幼瓷想著安唯卿會聯想到什麽有趣的東西,忍不住笑起來,腳步輕快的朝著自己的院子走去。安臨彥竟還沒有離開,只不過位置從床變成了辦公桌,他穿著一身筆挺的西裝,認真處理工作的樣子有幾分迷人。幼瓷不禁有些看的入了迷,反應過來之後暗暗罵了一句斯文敗類。

安臨彥似有所覺,他擡起頭,就看到了幼瓷顯得有幾分懊惱的神情。“怎麽了?唯卿惹你生氣了?”

一聽安臨彥開口就是“唯卿”,幼瓷本來並不生氣,都變得有幾分氣惱。他心中更是糾結,連個名字自己都生氣,安幼瓷啊安幼瓷,你真是沒救了,太沒骨氣了。
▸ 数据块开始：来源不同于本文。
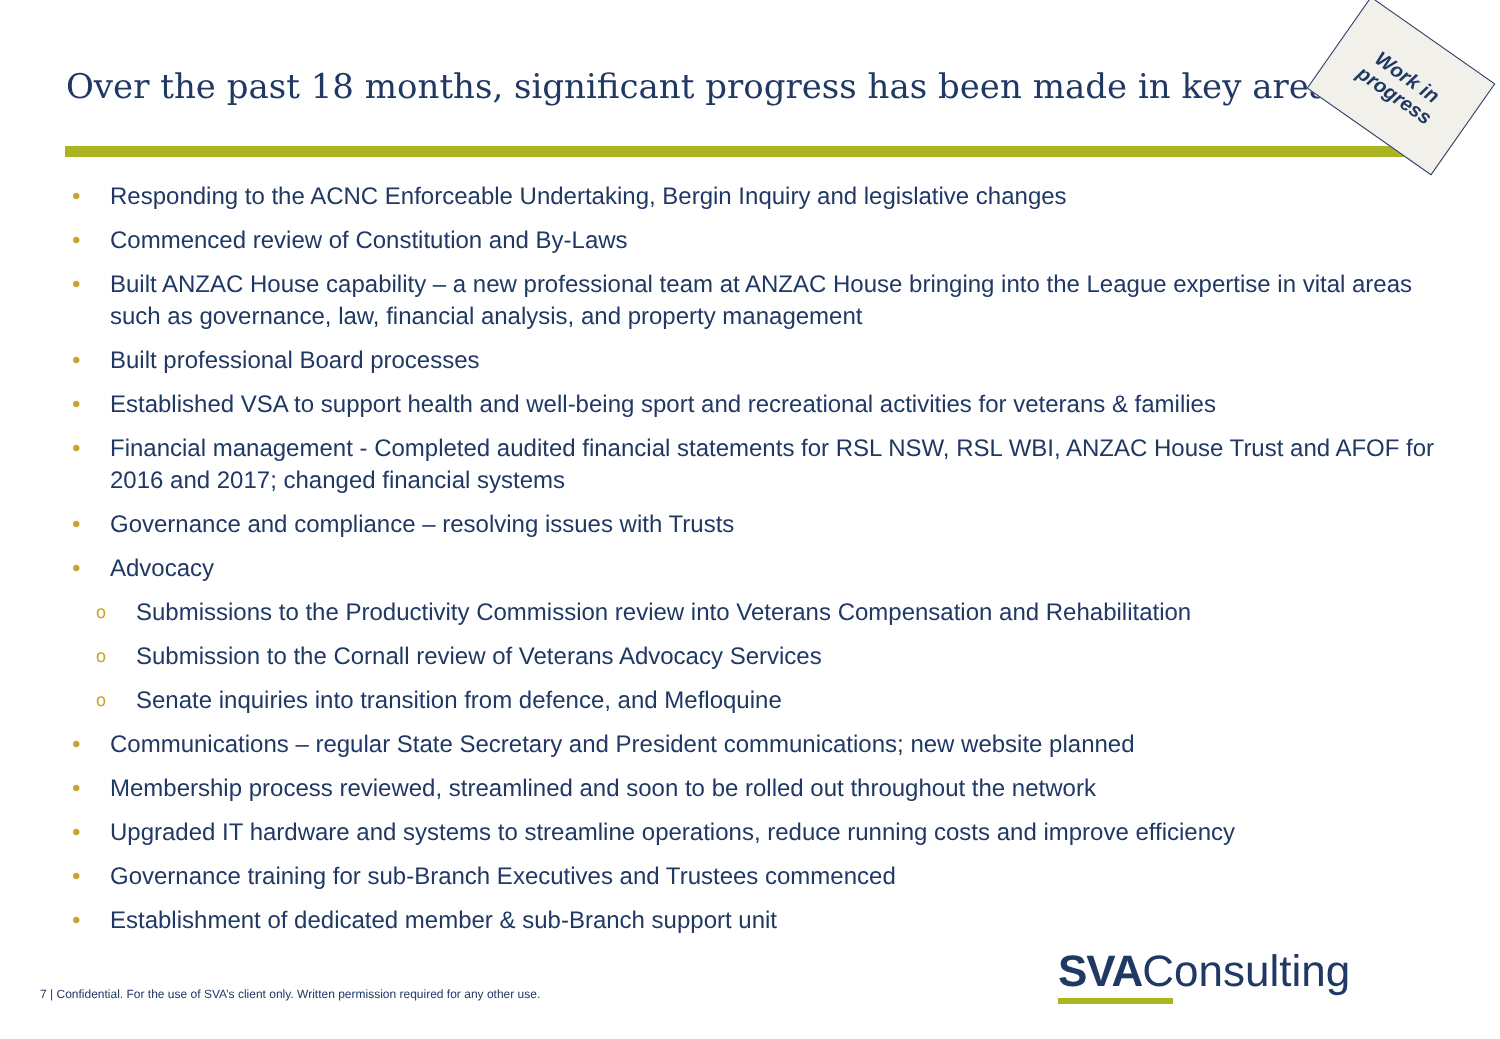Over the past 18 months, significant progress has been made in key areas
Work in
progress
• Responding to the ACNC Enforceable Undertaking, Bergin Inquiry and legislative changes
• Commenced review of Constitution and By-Laws
• Built ANZAC House capability – a new professional team at ANZAC House bringing into the League expertise in vital areas such as governance, law, financial analysis, and property management
• Built professional Board processes
• Established VSA to support health and well-being sport and recreational activities for veterans & families
• Financial management - Completed audited financial statements for RSL NSW, RSL WBI, ANZAC House Trust and AFOF for 2016 and 2017; changed financial systems
• Governance and compliance – resolving issues with Trusts
• Advocacy
o Submissions to the Productivity Commission review into Veterans Compensation and Rehabilitation
o Submission to the Cornall review of Veterans Advocacy Services
o Senate inquiries into transition from defence, and Mefloquine
• Communications – regular State Secretary and President communications; new website planned
• Membership process reviewed, streamlined and soon to be rolled out throughout the network
• Upgraded IT hardware and systems to streamline operations, reduce running costs and improve efficiency
• Governance training for sub-Branch Executives and Trustees commenced
• Establishment of dedicated member & sub-Branch support unit
7 | Confidential. For the use of SVA’s client only. Written permission required for any other use.
SVAConsulting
安臨彥好笑的看著幼瓷變來變去的臉色,而後輕笑了一聲。幼瓷走向他,頗有幾分惱羞成怒的意思,狠狠瞪了安臨彥一眼,但是眼波流轉間卻是說不清的嫵媚動人。安臨彥自然不放過自己送到嘴邊的獵物,一把拉住幼瓷,將他放到自己的腿上。幼瓷也無矯情,放松了身體靠在安唯卿的身上。兩個人都沒有說話,安臨彥處理著公司的文件,也沒有避開幼瓷,而幼瓷卻像是對那些文件都不感興趣一般,百無聊賴的玩著安臨彥的手指。到後來,竟漸漸有了困意,幹脆在男人懷裏睡著了。安臨彥看著小孩的純凈的睡臉,無奈而又帶著寵意的嘆了一口氣。

“阿瓷,醒一醒,吃點東西再睡。”幼瓷被男人溫柔的聲音喚醒,他有些迷茫的看了看周圍,發現自己仍舊窩在男人懷裏。幼瓷渾身發軟,他撐著安臨彥坐了起來,看了眼手機,已經十二點多了。午飯是容止的做的,容止雖然很不想給安臨彥這個混蛋做飯,但看在少爺的面子上,只好多做了一份。

“阿瓷帶來的這個廚子,手藝倒是比安家的還要好上幾分。”安臨彥調笑道。

幼瓷撇撇嘴,渾不在意:“這廚子還是爸爸當年給我挑的,手藝自然好。怎的,這麽多年不見,爸爸竟連自己挑的人手都不認識了?”

安臨彥少有的楞住了,而後他笑嘆一聲:“阿瓷那麽小時竟已城府在胸,爸爸輸得不冤。”

“輸?爸爸何時輸了?”幼瓷挑眉看向安臨彥。對方無奈一笑,看著幼瓷意有所指:“爸爸將心輸給了阿瓷啊。”

幼瓷心下一跳,不置可否,面上卻悄悄浮起了幾抹緋紅。這些情話,他是不會信的,但是雖說不信,卻不可不被蠱惑啊......安臨彥,你蠱惑人心的本事,還真的是十年如一日,不見退步啊!